What is required: Return each line in the items below that contains the string "onboardingu", matching case exactly.

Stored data
◇ ◇ ◇ ◇ ◇
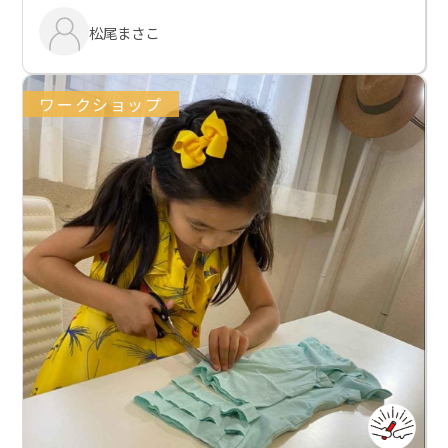
松尾まさこ
ワークショップ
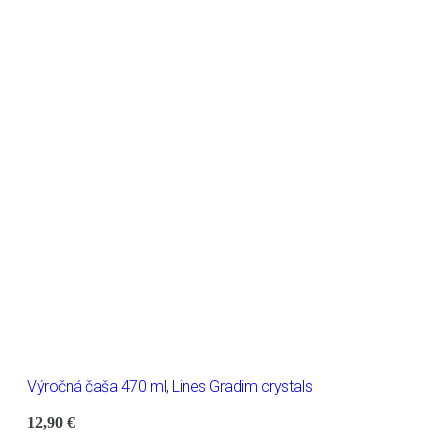
Výročná čaša 470 ml, Lines Gradim crystals
12,90
€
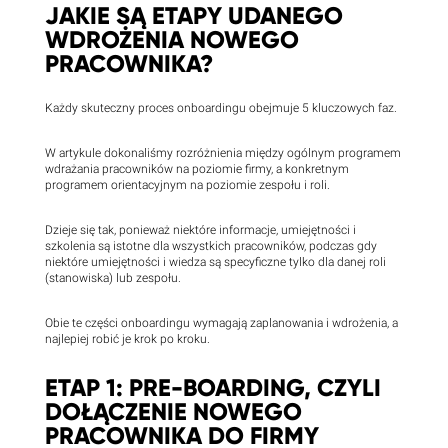
JAKIE SĄ ETAPY UDANEGO
WDROŻENIA NOWEGO
PRACOWNIKA?
Każdy skuteczny proces onboardingu obejmuje 5 kluczowych faz.
W artykule dokonaliśmy rozróżnienia między ogólnym programem
wdrażania pracowników na poziomie firmy, a konkretnym
programem orientacyjnym na poziomie zespołu i roli.
Dzieje się tak, ponieważ niektóre informacje, umiejętności i
szkolenia są istotne dla wszystkich pracowników, podczas gdy
niektóre umiejętności i wiedza są specyficzne tylko dla danej roli
(stanowiska) lub zespołu.
Obie te części onboardingu wymagają zaplanowania i wdrożenia, a
najlepiej robić je krok po kroku.
ETAP 1: PRE-BOARDING, CZYLI
DOŁĄCZENIE NOWEGO
PRACOWNIKA DO FIRMY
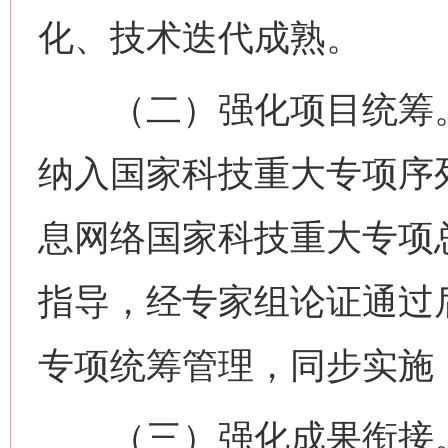
化、技术迭代成熟。
（二）强化项目统筹。
纳入国家科技重大专项序
息网络国家科技重大专项
指导，经专家组论证通过
专项统筹管理，同步实施
（三）强化成果衔接。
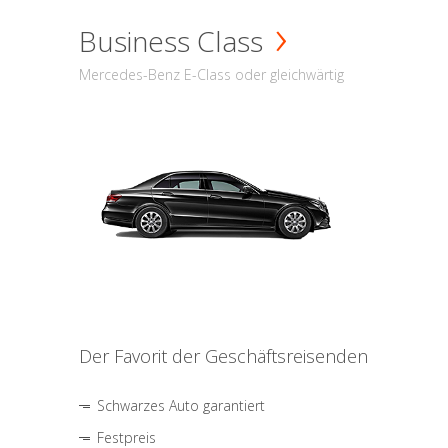
Business Class
Mercedes-Benz E-Class oder gleichwärtig
Der Favorit der Geschäftsreisenden
Schwarzes Auto garantiert
Festpreis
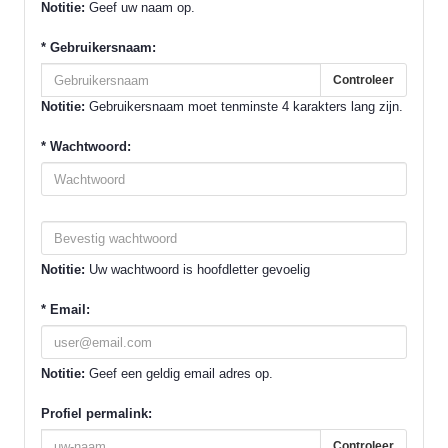
Notitie:
Geef uw naam op.
*
Gebruikersnaam:
Controleer
Notitie:
Gebruikersnaam moet tenminste 4 karakters lang zijn.
*
Wachtwoord:
Notitie:
Uw wachtwoord is hoofdletter gevoelig
*
Email:
Notitie:
Geef een geldig email adres op.
Profiel permalink:
Controleer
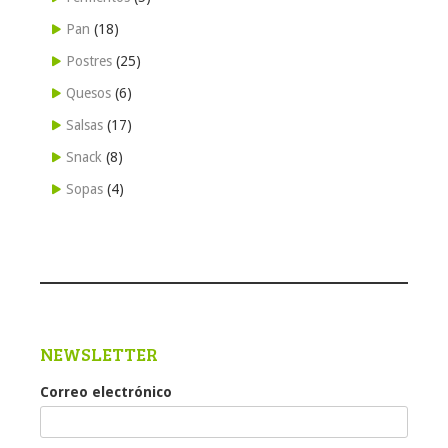
Pan
(18)
Postres
(25)
Quesos
(6)
Salsas
(17)
Snack
(8)
Sopas
(4)
NEWSLETTER
Correo electrónico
◇ ◇ ◇ ◇ ◇
Response area:
Każdy skuteczny proces onboardingu obejmuje 5 kluczowych faz.
Obie te części onboardingu wymagają zaplanowania i wdrożenia, a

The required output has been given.